▸ **WHAT NEEDS TO BE DONE**
Can you return, word for word, the lines from the very first one through the one that contains "title Заимствование конструктора", including both?

Records from a data collection:
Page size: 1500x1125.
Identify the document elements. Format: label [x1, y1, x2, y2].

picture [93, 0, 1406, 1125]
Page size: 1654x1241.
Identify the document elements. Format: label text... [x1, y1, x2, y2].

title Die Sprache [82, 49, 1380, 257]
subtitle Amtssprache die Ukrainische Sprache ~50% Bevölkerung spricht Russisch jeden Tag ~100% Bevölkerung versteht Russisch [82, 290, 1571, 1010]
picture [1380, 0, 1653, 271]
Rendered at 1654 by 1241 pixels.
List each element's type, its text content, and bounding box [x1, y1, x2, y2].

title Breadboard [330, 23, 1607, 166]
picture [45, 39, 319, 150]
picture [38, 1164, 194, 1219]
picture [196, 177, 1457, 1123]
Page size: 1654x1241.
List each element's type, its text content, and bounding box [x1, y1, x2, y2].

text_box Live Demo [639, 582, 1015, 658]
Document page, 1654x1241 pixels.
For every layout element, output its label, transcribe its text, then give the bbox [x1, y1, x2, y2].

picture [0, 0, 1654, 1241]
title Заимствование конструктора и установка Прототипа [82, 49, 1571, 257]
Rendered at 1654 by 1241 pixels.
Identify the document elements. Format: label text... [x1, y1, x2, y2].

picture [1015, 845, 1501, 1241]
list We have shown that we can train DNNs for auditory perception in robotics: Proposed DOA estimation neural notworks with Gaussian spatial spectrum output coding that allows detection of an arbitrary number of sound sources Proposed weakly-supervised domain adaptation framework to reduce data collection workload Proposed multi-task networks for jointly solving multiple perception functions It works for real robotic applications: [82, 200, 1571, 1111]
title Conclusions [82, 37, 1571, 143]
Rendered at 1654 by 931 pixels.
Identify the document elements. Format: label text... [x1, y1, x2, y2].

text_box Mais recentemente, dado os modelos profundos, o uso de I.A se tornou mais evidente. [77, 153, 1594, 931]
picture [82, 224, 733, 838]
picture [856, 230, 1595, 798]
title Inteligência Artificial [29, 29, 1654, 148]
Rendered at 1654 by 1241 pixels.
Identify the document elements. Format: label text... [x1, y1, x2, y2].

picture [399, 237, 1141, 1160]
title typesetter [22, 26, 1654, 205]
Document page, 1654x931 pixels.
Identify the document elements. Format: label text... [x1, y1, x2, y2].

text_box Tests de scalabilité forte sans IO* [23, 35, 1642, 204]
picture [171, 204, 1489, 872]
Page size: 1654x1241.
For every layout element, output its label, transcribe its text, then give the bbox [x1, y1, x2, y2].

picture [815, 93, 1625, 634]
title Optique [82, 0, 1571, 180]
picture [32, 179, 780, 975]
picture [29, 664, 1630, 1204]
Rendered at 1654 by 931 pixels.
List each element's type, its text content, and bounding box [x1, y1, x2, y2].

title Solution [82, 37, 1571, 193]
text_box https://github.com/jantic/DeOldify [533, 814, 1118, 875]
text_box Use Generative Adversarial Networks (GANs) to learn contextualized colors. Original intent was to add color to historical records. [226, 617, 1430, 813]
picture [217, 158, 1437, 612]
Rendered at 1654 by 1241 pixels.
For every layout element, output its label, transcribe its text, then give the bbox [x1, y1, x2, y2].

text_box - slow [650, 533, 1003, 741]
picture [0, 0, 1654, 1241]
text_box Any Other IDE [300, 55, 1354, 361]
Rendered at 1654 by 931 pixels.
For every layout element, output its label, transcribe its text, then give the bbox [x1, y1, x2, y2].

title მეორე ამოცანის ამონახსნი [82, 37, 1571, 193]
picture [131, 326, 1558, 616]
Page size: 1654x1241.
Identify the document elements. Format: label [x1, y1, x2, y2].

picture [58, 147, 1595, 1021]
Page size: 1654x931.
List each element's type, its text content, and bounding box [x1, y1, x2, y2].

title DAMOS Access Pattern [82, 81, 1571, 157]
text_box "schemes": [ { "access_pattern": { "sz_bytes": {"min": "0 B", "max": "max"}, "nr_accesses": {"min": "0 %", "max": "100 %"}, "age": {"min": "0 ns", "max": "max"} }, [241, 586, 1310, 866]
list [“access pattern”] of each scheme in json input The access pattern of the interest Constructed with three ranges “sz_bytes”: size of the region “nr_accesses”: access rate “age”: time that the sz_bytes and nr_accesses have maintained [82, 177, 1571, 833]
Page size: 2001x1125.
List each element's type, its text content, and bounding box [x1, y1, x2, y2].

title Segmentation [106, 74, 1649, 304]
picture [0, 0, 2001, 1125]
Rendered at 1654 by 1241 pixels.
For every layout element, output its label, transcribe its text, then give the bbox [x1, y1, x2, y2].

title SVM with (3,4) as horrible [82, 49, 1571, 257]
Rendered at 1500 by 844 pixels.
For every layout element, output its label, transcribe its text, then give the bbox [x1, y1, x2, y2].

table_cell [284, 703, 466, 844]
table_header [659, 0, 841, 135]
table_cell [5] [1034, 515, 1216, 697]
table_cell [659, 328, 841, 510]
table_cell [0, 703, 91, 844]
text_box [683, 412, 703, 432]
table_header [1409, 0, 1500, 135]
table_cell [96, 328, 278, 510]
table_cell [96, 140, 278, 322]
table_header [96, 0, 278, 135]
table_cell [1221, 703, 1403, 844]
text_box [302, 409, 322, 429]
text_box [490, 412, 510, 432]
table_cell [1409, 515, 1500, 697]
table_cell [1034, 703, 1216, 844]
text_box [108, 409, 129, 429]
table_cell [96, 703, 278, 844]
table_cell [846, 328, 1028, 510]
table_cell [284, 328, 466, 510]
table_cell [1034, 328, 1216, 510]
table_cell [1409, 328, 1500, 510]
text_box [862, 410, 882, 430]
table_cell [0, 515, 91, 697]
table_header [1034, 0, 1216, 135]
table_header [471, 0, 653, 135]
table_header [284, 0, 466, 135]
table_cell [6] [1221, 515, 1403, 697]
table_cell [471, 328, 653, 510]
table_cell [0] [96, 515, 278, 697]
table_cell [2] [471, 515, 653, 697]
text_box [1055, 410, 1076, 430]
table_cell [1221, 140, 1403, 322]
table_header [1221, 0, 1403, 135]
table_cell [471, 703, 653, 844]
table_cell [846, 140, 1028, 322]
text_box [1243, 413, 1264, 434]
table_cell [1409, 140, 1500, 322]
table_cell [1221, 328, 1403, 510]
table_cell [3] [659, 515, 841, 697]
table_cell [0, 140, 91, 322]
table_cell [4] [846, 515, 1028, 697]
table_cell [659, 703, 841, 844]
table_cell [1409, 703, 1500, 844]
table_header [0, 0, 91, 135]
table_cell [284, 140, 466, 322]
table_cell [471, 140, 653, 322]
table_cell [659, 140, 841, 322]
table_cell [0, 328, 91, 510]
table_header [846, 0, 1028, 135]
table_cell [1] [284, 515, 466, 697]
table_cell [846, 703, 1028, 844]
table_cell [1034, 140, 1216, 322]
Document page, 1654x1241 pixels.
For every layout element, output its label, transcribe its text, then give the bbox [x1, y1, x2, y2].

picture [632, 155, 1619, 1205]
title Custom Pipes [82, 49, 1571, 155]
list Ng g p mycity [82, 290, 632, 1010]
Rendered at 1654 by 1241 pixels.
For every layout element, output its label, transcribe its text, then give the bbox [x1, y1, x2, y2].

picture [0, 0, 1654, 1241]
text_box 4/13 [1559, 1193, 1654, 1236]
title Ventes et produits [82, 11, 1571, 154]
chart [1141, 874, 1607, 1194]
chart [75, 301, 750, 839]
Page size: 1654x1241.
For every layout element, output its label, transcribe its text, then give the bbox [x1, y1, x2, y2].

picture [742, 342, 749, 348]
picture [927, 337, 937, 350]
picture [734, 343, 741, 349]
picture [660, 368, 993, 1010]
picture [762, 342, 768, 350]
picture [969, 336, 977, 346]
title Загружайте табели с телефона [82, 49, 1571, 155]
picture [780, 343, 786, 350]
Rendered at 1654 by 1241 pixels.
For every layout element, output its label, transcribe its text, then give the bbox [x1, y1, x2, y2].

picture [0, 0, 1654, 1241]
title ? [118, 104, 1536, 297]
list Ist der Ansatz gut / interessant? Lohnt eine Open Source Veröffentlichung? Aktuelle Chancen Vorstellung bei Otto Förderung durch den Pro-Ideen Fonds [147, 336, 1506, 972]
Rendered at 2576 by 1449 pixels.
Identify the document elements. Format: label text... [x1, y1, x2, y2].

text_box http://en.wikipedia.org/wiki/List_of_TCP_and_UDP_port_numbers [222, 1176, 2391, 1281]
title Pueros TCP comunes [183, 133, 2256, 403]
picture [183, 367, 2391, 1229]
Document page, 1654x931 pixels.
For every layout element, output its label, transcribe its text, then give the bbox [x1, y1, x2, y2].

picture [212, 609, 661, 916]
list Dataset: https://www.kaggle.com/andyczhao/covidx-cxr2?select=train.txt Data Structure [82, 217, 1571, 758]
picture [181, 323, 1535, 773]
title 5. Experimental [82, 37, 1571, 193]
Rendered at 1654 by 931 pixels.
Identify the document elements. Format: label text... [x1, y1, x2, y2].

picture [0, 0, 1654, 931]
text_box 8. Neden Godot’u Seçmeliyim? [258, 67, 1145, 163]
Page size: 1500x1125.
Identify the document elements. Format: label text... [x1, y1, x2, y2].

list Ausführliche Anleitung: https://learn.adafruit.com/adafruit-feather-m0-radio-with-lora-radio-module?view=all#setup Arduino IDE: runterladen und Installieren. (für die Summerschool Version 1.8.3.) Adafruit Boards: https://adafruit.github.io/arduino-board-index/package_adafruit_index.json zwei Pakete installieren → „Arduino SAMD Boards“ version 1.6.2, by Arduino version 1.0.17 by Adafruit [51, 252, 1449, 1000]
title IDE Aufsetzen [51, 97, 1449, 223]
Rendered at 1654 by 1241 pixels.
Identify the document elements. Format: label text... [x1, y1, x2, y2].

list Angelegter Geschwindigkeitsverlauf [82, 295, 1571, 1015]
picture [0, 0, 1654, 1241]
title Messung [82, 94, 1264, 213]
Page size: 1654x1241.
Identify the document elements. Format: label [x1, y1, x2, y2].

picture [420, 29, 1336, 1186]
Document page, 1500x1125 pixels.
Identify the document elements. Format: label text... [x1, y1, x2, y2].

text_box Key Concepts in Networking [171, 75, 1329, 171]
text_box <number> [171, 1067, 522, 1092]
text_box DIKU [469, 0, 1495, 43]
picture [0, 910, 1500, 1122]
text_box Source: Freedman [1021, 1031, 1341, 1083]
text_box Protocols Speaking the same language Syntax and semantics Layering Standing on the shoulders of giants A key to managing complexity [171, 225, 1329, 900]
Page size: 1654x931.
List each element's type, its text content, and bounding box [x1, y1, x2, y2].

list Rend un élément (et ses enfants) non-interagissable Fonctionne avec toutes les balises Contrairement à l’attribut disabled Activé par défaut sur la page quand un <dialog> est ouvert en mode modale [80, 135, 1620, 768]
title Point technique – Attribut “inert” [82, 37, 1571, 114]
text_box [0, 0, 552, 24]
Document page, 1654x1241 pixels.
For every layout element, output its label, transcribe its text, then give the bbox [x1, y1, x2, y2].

▸ **ANSWER TO THIS TASK**
Page size: 1500x1125.
Identify the document elements. Format: label [x1, y1, x2, y2].

picture [93, 0, 1406, 1125]
Page size: 1654x1241.
Identify the document elements. Format: label text... [x1, y1, x2, y2].

title Die Sprache [82, 49, 1380, 257]
subtitle Amtssprache die Ukrainische Sprache ~50% Bevölkerung spricht Russisch jeden Tag ~100% Bevölkerung versteht Russisch [82, 290, 1571, 1010]
picture [1380, 0, 1653, 271]
Rendered at 1654 by 1241 pixels.
List each element's type, its text content, and bounding box [x1, y1, x2, y2].

title Breadboard [330, 23, 1607, 166]
picture [45, 39, 319, 150]
picture [38, 1164, 194, 1219]
picture [196, 177, 1457, 1123]
Page size: 1654x1241.
List each element's type, its text content, and bounding box [x1, y1, x2, y2].

text_box Live Demo [639, 582, 1015, 658]
Document page, 1654x1241 pixels.
For every layout element, output its label, transcribe its text, then give the bbox [x1, y1, x2, y2].

picture [0, 0, 1654, 1241]
title Заимствование конструктора и установка Прототипа [82, 49, 1571, 257]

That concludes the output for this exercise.